One of the ladies let out an unregenerate ca
ckle. She was an older woman, and not one Galen knew, but their brief introduction had made it clear she had a filthy mind, and no shame about it, either. Though she hadn’t voiced her interpretation of Mrs. Vesey’s words, Galen still blushed, and got another cackle for his pains.
“My apologies,” he told his hostess, shaking himself to alertness. “My mind was indeed elsewhere—though I assure you, in a place more pleasant than home.”
He realized too late how that would sound to the scandalous old woman. Her third cackle was even louder than the first two. Ah well, he told himself, resigned. Learn to do that on purpose, and you might pass muster as a wit.
But social reasons were the least part of his purpose here tonight. At one end of the room, Dr. Andrews was preparing his materials for a presentation. This was not the Bluestocking Circle per se, but a gathering of learned ladies and some gentlemen, and Galen was attending to continue his evaluation of the man. The days were passing, and he was painfully aware of them; but he was also aware that the consequences of trusting the wrong man could be severe.

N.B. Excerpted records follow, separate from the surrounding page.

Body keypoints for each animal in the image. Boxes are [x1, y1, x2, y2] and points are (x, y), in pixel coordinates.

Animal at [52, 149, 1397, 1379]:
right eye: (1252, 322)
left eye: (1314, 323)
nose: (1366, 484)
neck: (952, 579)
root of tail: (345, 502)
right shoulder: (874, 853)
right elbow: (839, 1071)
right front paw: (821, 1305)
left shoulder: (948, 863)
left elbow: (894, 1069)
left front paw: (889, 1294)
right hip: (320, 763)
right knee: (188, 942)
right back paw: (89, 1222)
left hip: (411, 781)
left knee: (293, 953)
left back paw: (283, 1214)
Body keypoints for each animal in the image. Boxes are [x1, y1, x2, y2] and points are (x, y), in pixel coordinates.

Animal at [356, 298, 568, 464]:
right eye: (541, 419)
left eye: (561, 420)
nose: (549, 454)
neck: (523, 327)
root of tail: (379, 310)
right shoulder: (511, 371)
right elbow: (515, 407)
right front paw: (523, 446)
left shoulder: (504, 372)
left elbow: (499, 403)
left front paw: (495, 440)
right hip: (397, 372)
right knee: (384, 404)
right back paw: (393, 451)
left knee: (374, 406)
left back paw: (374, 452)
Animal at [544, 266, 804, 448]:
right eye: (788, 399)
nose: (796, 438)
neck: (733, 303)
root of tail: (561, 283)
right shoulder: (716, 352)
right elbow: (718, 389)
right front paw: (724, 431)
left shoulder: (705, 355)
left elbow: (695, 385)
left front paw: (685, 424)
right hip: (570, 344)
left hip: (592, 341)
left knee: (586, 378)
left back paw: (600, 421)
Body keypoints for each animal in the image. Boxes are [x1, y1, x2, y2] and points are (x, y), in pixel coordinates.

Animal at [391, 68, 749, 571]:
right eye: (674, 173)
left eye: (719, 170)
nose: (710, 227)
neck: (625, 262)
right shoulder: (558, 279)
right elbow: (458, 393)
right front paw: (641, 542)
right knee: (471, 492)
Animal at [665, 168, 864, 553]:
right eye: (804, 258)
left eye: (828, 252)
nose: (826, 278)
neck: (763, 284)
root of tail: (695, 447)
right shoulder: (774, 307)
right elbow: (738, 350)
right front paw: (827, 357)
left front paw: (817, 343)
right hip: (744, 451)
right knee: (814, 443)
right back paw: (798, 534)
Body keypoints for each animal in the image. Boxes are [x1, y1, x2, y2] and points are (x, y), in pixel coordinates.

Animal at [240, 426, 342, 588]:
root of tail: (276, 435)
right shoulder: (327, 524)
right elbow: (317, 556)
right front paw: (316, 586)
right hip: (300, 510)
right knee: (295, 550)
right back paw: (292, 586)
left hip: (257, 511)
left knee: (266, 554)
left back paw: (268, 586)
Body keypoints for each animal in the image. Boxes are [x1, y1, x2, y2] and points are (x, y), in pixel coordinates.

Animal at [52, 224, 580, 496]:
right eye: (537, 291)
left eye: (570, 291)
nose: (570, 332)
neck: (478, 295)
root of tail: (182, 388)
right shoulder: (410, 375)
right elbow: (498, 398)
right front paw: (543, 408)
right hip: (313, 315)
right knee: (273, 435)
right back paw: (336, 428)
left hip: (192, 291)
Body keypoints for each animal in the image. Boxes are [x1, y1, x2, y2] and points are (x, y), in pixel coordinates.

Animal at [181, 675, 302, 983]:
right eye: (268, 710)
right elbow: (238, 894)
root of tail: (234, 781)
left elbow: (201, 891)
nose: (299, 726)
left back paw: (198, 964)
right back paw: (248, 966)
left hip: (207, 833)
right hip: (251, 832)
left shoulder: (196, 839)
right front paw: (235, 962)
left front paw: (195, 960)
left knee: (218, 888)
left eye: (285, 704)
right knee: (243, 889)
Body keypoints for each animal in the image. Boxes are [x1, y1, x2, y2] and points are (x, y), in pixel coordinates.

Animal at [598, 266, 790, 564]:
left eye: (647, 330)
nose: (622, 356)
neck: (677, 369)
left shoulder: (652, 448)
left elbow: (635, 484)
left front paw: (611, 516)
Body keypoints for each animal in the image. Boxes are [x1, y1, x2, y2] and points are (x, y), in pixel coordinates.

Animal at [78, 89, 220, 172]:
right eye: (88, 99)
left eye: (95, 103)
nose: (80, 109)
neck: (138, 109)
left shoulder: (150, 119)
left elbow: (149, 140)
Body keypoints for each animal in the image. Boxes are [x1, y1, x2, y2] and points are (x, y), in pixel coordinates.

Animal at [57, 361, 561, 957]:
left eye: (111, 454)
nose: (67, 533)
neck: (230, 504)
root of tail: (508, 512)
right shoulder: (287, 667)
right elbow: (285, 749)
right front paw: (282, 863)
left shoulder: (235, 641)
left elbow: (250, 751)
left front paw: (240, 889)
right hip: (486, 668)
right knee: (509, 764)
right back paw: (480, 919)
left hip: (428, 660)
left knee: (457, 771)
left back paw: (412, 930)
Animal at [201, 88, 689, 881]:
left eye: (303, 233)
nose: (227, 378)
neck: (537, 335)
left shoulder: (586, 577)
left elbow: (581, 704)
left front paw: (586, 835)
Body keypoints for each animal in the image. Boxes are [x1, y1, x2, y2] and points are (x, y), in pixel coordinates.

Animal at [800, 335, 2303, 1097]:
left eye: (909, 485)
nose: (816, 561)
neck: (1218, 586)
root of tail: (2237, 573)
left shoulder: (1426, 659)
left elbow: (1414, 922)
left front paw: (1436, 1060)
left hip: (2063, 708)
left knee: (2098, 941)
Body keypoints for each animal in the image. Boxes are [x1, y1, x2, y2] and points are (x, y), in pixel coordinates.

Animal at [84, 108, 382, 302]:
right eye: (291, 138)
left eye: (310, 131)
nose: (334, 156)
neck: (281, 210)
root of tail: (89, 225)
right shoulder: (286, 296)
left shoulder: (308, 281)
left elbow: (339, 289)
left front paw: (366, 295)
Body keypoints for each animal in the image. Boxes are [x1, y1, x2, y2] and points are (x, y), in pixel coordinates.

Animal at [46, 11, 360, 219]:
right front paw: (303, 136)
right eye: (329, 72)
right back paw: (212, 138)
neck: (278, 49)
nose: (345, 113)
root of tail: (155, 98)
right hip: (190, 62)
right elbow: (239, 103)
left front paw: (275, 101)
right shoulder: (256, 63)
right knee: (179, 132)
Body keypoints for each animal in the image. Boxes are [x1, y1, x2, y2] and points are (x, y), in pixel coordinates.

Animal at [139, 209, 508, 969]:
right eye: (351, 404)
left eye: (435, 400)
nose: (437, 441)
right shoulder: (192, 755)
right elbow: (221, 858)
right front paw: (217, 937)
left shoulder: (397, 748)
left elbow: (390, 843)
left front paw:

In the meanwhile, other plans were proceeding apace, and that was reason he had come. Across the room, a redoubtable woman in her early fifties conversed with Mrs. Montagu. Galen waited for a suitable moment, then approached and bowed to her. “Mrs. Carter, good evening. My apologies for interrupting, but I was wondering if I might beg a favor of you.”
He didn’t have to feign respect. Elizabeth Carter’s learning and skill with words shamed that of most men; her translations of Stoic philosophy were renowned, and they said Greek was only one of the nine languages she spoke.
Of the other eight, one—according to rumor and Mrs. Montagu—was Arabic.
She gestured with her fan for him to continue. “I’ve recently come into possession of a strange item,” Galen said, “which the former owner claims comes from somewhere in the Ottoman lands. It’s a mirrored bowl, quite large, and bears an inscription in a language I believe to be Arabic. Might I prevail upon you to examine it, and translate the words if possible?”